The fifth meeting for the Chambersburg Exploratory Committee happens tomorrow
July 20 – The Chambersburg Borough Council formed an exploratory committee to look into the possible need for a nondiscrimination ordinance for the LGBTQ+ community in Chambersburg as well as the possible formation of a Human Relations Commission a few months ago.
The committee will hold its fifth meeting tonight on the Zoom platform. The public can watch, but not comment.
Here’s the link:
Meeting ID: 947 8341 8902
Attorney Clint Barkdoll, Pat Ryan and Michele Jansen discussed the exploratory committee this morning during the Big Talk on First News.
Ryan pointed out that only one of the previous exploratory meetings included business people from the community.
Tomorrow’s meeting includes Megan Shreve and Dr. Nicole Hewitt from South Central Community Action Programs, Inc.; Wesley R. Fugate, Ph.D. from Wilson College; and Pastor Scott Bowerman Central Presbyterian Church in Chambersburg.
Jansen pointed out they are “all cheerleaders” for the ordinance.
Ryan asked, “How much more does this thing not look like we’re having a free and open discussion about both sides of the coin on leaving it up to a commission in Chambersburg to educate, adjudicate and all the rest of the things that go along with this when you’ve only got one meeting with business people in it?”
Barkdoll said, “This panel certainly would have the discretion to call more meetings to bring more business people in, more counterpoints, but they clearly don’t seem like they’re going in that direction. After tomorrow’s meeting I guess we’re getting close to the point where they would make their ultimate vote and recommendation and as we’ve said from the beginning it appears very clearly that they’re going in a direction that yes, they’re going to recommend the formation of this local commission. How long it takes to get it set up remains to be seen, but when you look at the agenda, the people that are addressing this board over these last few weeks and months I think it’s pretty clear where they’re going with this.”
Jansen added, “And there was the shocking revelation, at least it was to me, that the borough’s already changed its own internal nondiscrimination policies to be a fairly extreme version especially when it comes to LGBTQ and they not only put that on all their employees I think that was done in 2018, but in March they expanded it to include everyone who sits on a board, who does business with the borough. They have to sign on to these nondiscrimination policies that are rather more to the extreme. And they decided to highlight that at the last exploratory meeting which makes me think how can we trust that you’re being open minded in looking at concerns that the town might have when you’ve already decided as a governmental organization you’re going to apply this to anyone that works with the borough? I found that an odd thing for them to do if they’re trying to convince us that they’re actually exploring this and trying to be open minded about it.”
Barkdoll said, “You mentioned some of the people scheduled to speak I think what you’ll hear them say is and this is what this committee wants to hear so they can make their recommendation, these people are going to say we want the formation of this commission because we think it helps our school or our business culture, but as you’re pointing out they’re not really hearing then from the other people in the business or education community that maybe have the opposite view. I think they’re essentially building a record that is slanted to justify what their recommendation is going to be when they say yes we want to form this commission.”
Ryan said, “It’s up to the people in Chambersburg to make sure …do you know who is leading your ward? Majority left-leaning borough council here in Chambersburg. Remember the borough manager works at the discretion of the borough council. We want to make sure we keep our jobs.
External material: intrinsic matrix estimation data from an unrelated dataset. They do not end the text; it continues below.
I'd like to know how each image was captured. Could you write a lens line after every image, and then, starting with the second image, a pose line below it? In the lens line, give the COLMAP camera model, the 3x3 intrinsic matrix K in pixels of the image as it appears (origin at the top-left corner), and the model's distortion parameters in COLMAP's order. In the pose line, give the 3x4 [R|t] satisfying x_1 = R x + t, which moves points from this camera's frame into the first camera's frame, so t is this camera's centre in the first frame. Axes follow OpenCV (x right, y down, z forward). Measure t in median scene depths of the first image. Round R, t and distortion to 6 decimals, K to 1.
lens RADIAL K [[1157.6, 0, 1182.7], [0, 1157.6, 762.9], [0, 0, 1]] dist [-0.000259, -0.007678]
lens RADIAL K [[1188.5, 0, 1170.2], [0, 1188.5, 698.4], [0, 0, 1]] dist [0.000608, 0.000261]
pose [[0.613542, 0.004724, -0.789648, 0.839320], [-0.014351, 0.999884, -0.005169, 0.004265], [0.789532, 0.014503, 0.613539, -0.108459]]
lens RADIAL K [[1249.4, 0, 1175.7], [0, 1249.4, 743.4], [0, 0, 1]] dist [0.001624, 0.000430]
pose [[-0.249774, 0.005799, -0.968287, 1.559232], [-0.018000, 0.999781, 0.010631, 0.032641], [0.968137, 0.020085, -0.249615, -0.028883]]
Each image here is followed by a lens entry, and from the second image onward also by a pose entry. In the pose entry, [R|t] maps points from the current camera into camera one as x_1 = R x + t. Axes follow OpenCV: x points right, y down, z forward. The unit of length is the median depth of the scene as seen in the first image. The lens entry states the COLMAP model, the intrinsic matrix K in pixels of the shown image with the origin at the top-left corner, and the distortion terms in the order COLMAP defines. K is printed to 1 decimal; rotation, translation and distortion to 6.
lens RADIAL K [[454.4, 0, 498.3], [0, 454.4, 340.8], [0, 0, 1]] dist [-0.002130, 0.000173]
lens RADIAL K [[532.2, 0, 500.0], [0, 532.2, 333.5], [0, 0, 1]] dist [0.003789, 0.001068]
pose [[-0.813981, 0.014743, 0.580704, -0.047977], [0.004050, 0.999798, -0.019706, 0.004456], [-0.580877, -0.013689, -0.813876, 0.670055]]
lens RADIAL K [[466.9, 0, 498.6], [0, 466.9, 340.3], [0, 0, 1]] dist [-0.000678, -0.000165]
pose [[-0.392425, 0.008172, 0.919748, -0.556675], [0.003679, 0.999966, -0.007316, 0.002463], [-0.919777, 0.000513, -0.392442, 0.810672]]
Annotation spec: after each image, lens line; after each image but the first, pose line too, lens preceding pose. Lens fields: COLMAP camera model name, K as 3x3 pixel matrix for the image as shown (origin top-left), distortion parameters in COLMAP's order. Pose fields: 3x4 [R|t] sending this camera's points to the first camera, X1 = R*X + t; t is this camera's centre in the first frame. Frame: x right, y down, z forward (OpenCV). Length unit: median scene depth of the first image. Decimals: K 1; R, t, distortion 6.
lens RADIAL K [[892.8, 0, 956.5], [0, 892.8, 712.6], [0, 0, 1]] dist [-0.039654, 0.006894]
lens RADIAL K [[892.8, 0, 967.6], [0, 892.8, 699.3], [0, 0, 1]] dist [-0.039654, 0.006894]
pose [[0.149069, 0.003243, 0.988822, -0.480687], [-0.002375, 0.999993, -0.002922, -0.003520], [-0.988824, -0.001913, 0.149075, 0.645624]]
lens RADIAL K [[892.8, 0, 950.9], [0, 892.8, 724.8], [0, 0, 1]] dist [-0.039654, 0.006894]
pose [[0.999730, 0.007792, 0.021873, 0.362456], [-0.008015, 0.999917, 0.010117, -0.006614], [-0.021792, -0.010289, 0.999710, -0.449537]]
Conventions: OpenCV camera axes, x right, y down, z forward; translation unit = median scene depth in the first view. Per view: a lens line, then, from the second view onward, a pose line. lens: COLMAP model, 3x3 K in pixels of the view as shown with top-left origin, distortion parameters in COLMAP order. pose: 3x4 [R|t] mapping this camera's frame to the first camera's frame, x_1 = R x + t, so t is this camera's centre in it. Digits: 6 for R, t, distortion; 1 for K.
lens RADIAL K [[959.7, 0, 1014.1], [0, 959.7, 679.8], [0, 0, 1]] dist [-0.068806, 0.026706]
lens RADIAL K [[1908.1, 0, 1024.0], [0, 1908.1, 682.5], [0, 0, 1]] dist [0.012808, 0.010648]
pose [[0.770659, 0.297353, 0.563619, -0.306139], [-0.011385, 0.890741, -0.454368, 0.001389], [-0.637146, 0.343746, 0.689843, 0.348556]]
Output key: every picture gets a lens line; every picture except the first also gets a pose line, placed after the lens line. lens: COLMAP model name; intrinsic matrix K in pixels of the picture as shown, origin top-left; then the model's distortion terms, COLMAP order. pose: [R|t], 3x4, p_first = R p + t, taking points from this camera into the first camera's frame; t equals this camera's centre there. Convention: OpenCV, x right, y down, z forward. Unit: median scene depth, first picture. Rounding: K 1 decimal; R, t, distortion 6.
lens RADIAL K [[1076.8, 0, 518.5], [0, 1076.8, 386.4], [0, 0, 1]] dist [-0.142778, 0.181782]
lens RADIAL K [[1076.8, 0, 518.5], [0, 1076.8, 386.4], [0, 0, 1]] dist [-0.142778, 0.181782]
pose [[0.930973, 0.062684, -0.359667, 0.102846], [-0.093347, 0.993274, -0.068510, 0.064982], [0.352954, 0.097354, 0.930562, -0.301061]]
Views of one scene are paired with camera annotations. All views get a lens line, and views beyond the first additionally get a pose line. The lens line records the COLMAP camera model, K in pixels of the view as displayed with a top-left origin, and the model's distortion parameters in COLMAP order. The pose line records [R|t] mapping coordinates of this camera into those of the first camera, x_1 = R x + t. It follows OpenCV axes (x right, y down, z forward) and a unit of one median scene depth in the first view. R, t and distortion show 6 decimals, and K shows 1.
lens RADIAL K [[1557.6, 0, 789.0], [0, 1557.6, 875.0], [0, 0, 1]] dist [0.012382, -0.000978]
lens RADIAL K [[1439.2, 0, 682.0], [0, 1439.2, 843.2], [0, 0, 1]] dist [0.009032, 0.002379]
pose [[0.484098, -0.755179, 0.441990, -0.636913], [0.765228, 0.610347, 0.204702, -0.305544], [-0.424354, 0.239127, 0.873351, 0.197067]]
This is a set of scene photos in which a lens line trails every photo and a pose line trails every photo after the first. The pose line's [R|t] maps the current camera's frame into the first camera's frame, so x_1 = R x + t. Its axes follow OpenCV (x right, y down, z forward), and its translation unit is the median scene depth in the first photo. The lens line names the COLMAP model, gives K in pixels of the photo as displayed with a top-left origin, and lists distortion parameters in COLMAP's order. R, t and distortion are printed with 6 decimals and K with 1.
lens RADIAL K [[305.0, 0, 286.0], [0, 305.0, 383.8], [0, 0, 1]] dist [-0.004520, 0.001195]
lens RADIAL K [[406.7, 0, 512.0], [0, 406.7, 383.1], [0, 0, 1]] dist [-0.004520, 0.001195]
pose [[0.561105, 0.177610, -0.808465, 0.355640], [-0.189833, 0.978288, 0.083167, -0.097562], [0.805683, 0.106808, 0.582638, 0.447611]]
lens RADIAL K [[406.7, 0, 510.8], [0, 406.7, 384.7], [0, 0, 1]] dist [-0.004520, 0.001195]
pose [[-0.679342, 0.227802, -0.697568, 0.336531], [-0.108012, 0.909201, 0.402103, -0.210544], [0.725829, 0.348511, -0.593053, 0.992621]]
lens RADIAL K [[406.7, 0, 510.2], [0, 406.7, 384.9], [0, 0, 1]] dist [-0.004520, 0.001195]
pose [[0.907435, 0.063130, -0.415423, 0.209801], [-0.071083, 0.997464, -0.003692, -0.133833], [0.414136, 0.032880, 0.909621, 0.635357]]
Don’t think for a hot second that there’s some sort of independent thought going on there.”
Jansen added, “They already have it in their own policies. For instance, they were putting some new board members on last night and one community member did ask do they have to sign your nondiscrimination policy? And they said yes. So let’s say I was a Christian pastor that wanted to sit on (a board) I have to actually look at their definition of gender that says gender is your deeply held belief of what you are. Well maybe that totally goes against science for a lot of people, that goes against their sensibilities but I have to sign something that says I will agree with nondiscrimination based on that definition of gender. So you either have to put your principles aside and go ahead and sign it if you want to sit on a board. I think there’s a real issue there when people have gone that far in their ideology extreme for how they want to define nondiscrimination.”
Barkdoll pointed out, “It’s also the classic ingredients for lawsuits. We know from our Saturday show and just follow the news from week to week, this is often the genesis of lawsuits where someone says they have a deep-seated religious belief that they cannot subscribe to policy X, Y and Z and there’s where these things get into court and start costing a lot of money to a local municipality.”
Jansen said, “And our society’s being taught to see hate or to see offense everywhere right now. You can apply to that law and say I was offended somebody stared at me the wrong way and that’s not so much of an exaggeration. They even have in their borough policy, that can be a glare or a look. It actually says that in their policy. I’m very worried where this can go in terms of us always seeing problems with each other.”
Ryan said, “This is why you desperately need to be in contact with (your elected officials) it doesn’t matter what borough you’re in, doesn’t matter what city you’re in, you’ve got to engage with these school boards and these folks that you have left up to what’s between their ears on making decisions like this.”